Amid the noisy backdrop of American political life, a textile artist working in the Southwest desert has been quietly gathering works by artists and community members eager to counter partisan politics with civil conversations. Ann Morton, a Phoenix-based artist whose work often explores social, cultural, and political themes, is centering the voices of artists and other community members through a participatory art engagement called “Violet Protest.” Its title, created before the violence against Black bodies that moved millions to march in the streets in recent months, is a play on words. By removing a single letter from the word “violent,” the artist signals her intention to create a space for non-violent protest.
Using networks of artists and social media spaces, Morton put out the call for 8-inch-by-8-inch fabric squares created with relatively equal parts of red and blue, her color choices reflecting the ways the two colors have become associated with our two major political parties. She asked makers to submit designs reflecting core values she identifies with democratic life: respect for the other, citizenship, compassion, country over party and corporate influence, courage, candor, compassion, creativity. To date, nearly 12,000 squares have pledged by some 1,600 makers. More than 4,000 of the small fiber works have already arrived at her artist studio, where she’s working to incorporate them into an exhibition scheduled to open next March at the Phoenix Art Museum. She’d envisioned stacking the pieces to create a soft sculpture comprising two letters: U and S. Placed side by side, Morton expects to reveal a rich landscape of purple that harkens to the commonalities at play even amid politics that punctuate division. She’s also planning to show individual squares, paying homage to the work undertaken by individual makers even as she elevates the significance of group action.
Launching “Violet Protest” followed years of Morton making political art with a radically different tone. She’s best-known to many for an ongoing series called “Proof-Reading,” which includes cotton handkerchiefs made with white cotton sheeting embroidered with red and blue thread. Typically, these text-based works feature words uttered or tweeted by Donald Trump, but edited to significantly change their meaning. For a group exhibition titled “Blue,” currently on view by appointment at Lisa Sette Gallery, she transforms Trump’s utterance about COVID-19 “disappearing one day like a miracle” to suggest that the miracle would actually be Trump disappearing. By contrast, “Violet Protest” is firmly grounded in members of the community, reflecting the ways community members can create and shift narratives to decenter voices of division and hate.
Morton hadn’t expected that this new collective action would happen during a significant period of societal upheaval. But here we are, with a raging pandemic for which masks have become a signifier of choosing a political side rather than a precautionary health measure; and the heightened rage and grief wrought by acts of individual and systemic injustice against people of color. But the impact of recent events, from Black Lives Matter protests to the deaths of John Lewis and Ruth Bader Ginsburg, are reflected in several of the textile works submitted for “Violet Protest,” a fact that deepens their meaning for the artist who set about fostering a creative space where commonality would diminish division. She’s extended the project’s timeline, giving participants greater opportunity to reflect a wider arc of history, especially in the context of conflicting post-election impulses between division and unity.

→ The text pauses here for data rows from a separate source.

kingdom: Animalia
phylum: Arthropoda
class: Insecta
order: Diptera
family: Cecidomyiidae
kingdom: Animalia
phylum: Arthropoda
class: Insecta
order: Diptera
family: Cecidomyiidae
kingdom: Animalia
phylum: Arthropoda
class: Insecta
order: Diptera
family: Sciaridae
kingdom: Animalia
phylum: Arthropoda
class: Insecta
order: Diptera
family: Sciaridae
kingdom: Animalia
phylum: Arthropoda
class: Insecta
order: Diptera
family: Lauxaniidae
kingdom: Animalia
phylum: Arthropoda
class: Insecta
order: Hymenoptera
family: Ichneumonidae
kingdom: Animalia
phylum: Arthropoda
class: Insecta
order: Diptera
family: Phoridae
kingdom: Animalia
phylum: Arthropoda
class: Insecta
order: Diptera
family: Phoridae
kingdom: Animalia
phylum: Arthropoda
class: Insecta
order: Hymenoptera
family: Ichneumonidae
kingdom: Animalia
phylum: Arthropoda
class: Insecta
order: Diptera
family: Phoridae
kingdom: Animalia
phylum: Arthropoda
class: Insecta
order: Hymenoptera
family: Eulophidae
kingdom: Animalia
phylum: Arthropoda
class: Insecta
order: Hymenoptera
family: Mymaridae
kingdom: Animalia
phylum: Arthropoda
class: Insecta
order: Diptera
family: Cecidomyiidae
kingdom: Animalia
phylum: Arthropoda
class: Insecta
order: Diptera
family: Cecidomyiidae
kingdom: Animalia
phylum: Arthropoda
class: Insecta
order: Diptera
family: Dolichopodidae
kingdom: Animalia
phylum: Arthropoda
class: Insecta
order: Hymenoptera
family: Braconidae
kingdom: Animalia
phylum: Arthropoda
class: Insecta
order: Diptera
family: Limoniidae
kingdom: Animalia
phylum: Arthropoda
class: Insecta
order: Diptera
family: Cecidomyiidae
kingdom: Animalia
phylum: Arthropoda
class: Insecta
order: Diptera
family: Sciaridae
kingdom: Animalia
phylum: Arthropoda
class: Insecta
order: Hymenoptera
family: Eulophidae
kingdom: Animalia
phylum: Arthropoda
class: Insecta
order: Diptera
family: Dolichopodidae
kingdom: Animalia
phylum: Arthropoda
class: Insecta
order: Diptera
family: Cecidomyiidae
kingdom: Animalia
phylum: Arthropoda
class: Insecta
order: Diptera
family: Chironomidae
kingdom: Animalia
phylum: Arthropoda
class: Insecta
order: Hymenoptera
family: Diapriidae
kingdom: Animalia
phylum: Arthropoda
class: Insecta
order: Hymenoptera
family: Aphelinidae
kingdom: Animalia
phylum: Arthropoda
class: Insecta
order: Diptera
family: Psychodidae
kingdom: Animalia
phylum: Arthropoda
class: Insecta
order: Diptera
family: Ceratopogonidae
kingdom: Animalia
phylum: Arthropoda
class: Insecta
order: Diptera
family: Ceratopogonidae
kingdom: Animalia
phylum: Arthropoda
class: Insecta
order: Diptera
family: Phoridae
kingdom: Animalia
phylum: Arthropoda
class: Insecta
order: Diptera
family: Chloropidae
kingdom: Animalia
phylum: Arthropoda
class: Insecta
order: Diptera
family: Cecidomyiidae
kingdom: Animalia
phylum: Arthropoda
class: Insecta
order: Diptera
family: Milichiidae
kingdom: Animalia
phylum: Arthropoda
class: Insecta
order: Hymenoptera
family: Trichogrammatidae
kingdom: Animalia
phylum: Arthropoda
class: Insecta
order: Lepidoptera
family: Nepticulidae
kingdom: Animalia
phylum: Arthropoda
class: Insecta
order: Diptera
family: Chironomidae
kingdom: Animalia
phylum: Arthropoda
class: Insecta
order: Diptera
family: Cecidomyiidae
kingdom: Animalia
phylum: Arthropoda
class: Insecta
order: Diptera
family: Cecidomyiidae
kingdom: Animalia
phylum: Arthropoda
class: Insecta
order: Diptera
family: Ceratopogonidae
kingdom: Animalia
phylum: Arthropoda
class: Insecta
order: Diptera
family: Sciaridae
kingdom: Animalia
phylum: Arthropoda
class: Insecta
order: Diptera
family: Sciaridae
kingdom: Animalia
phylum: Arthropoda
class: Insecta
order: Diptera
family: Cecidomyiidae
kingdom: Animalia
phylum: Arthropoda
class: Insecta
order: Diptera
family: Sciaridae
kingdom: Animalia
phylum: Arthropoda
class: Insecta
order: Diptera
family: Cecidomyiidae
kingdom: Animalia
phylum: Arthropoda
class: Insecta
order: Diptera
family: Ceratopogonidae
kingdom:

There’s a final element of this collective act, which will transpire after the exhibition. Morton plans to send several of these small, modest works to every member of the 117th Congress in late 2021, as a way to convey the values at its core and drive greater expressions of bipartisanship. It remains to be seen whether “Violet Protest” can impact the political landscape at this scale, but the robust response by those who’ve lent their time and positive intentions offers hope that despite the dangerous din of hyper-partisans, unifiers are quietly working among us — and they have power.